Estamos a viver um período com desafios gigantescos, para o enfrentar dos quais temos carência não só de meios materiais, mas também e prioritariamente de interpretações e narrativas coerentes, capazes de iluminarem os mares não cartografados por onde a história humana ameaça naufragar. O pensamento crítico da ciência (e dos cientistas) que não se vendeu ao império do mercado é fundamental. Contudo, o poder revelador das artes, todas elas, é também indispensável. Hoje gostaria de fazer uma menção, especial e pessoal, ao teatro. Foi com uma grata e agradada surpresa que em Dezembro passado recebi o convite de duas figuras maiores do teatro português, João Lourenço e Vera San Payo de Lemos, para participar num debate com os espectadores da peça de Caryl Churchill, com o título em português de Só Eu Escapei (Escaped Alone, 2016), levada à cena pelo Teatro Aberto. A pandemia arrastaria a concretização deste convite para 23 de Maio, numa das últimas exibições da peça. No debate, que teve a adesão da maioria dos espectadores e que contou com a participação de toda a equipa do Teatro Aberto, visivelmente coesa e motivada, percebi, uma vez mais, a responsabilidade da escrita. Alguns dos textos desta coluna de Ecologia no JL, debatidos pela equipa do Teatro Aberto, terão ajudado a definir as linhas de força que permitiram dar vida ao texto de Caryl Churchill. As actrizes Márcia Breia, Maria Emília Correia, Lídia Franco e Catarina Avelar interpretaram, com intensidade e grandeza, o papel de quatro mulheres maduras que, num jardim transformado no epicentro imóvel da sua narrativa-mundo, combinam as suas estórias pessoais com os sinais de um mundo envolvente marcado por crescentes notícias de perigos que se transformam em catástrofes reais. Cada vez mais frequentes. Cada vez mais intensas.

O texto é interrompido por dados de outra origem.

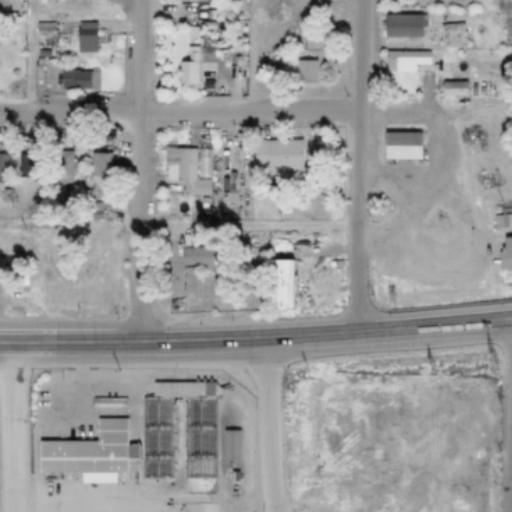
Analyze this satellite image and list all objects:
building: (9, 0)
building: (18, 10)
building: (199, 15)
building: (212, 15)
building: (214, 25)
building: (403, 25)
building: (400, 26)
building: (44, 28)
building: (449, 35)
building: (453, 35)
building: (87, 41)
building: (84, 43)
building: (40, 53)
road: (28, 56)
building: (407, 58)
building: (402, 59)
building: (190, 69)
building: (185, 70)
building: (460, 70)
building: (302, 71)
building: (307, 71)
building: (36, 75)
building: (79, 79)
building: (76, 80)
building: (455, 88)
building: (451, 89)
road: (236, 113)
building: (403, 145)
building: (399, 146)
building: (276, 157)
building: (278, 157)
building: (98, 163)
building: (17, 165)
building: (28, 165)
building: (101, 165)
building: (2, 167)
building: (4, 167)
road: (357, 167)
building: (64, 168)
building: (67, 168)
building: (181, 170)
building: (185, 170)
road: (134, 171)
building: (84, 193)
building: (3, 196)
road: (432, 201)
building: (92, 210)
building: (500, 221)
road: (178, 224)
building: (506, 253)
building: (504, 255)
building: (195, 257)
building: (298, 279)
building: (21, 280)
building: (278, 285)
building: (281, 285)
building: (14, 300)
road: (256, 339)
building: (183, 388)
building: (109, 401)
parking lot: (64, 406)
road: (61, 411)
building: (296, 411)
road: (114, 412)
road: (510, 416)
building: (229, 420)
road: (266, 425)
road: (7, 427)
road: (135, 427)
building: (180, 434)
building: (156, 437)
building: (199, 437)
building: (231, 444)
building: (90, 451)
road: (135, 451)
building: (91, 452)
road: (511, 457)
road: (511, 464)
road: (177, 470)
road: (511, 474)
road: (511, 474)
building: (234, 475)
road: (135, 480)
road: (511, 482)
road: (511, 490)
road: (511, 497)
road: (77, 501)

A grande dramaturgia é portadora sempre dessa combinação de iluminação e alívio de tensões, desse estremecimento de espírito e corpo que vai beber ao efeito de catarse da tragédia clássica, como Aristóteles tão bem o define na sua Poética. A peça Só Eu Escapei pertence a essas obras de arte que nos despertam para aquilo que em latência já pressentíamos, mas sem vontade de o formular na consciência e ainda menos no discurso público. A solastalgia – sentir que nos tornámos sem-abrigo na nossa própria casa – não se confina aos lapões da Noruega, aos indígenas das margens do Amazonas, ou aos pigmeus perseguidos nos Camarões. Ao som de fanfarras narcotizantes e mentiras programadas vamos perdendo o chão que ainda pisamos, porque só há chão se este radicar num mundo com futuro. Não há santuários para uma solastalgia universal crescente. Ninguém sabe se teremos força para romper o cerco que nos esmaga. Uma certeza contudo existe. Se asfixiarmos a arte e os artistas, a guerra para salvar o corpo e a alma da humanidade estará irremediavelmente perdida.

Referências

(1) Glenn Albrecht, (2005). “Solastalgia. A new concept in health and identity”: Philosophy Activism Nature, (3), 41-55.

(2) A solastalgia sofrida por comunidades de lapões na Noruega foi recentemente estudada, com muito mérito, por uma doutoranda do Programa Doutoral em Alterações Climáticas e Políticas de Desenvolvimento Sustentável (programa conjunto da Universidade de Lisboa e Universidade Nova de Lisboa): Laura Dorsch (2020), Suffering Deadlock in the Artic’s Ecology and Health. The Sámi World.

Viriato Soromenho-Marques

Publicado no Jornal de Letras, edição de 30 de Junho de 2021, p. 31.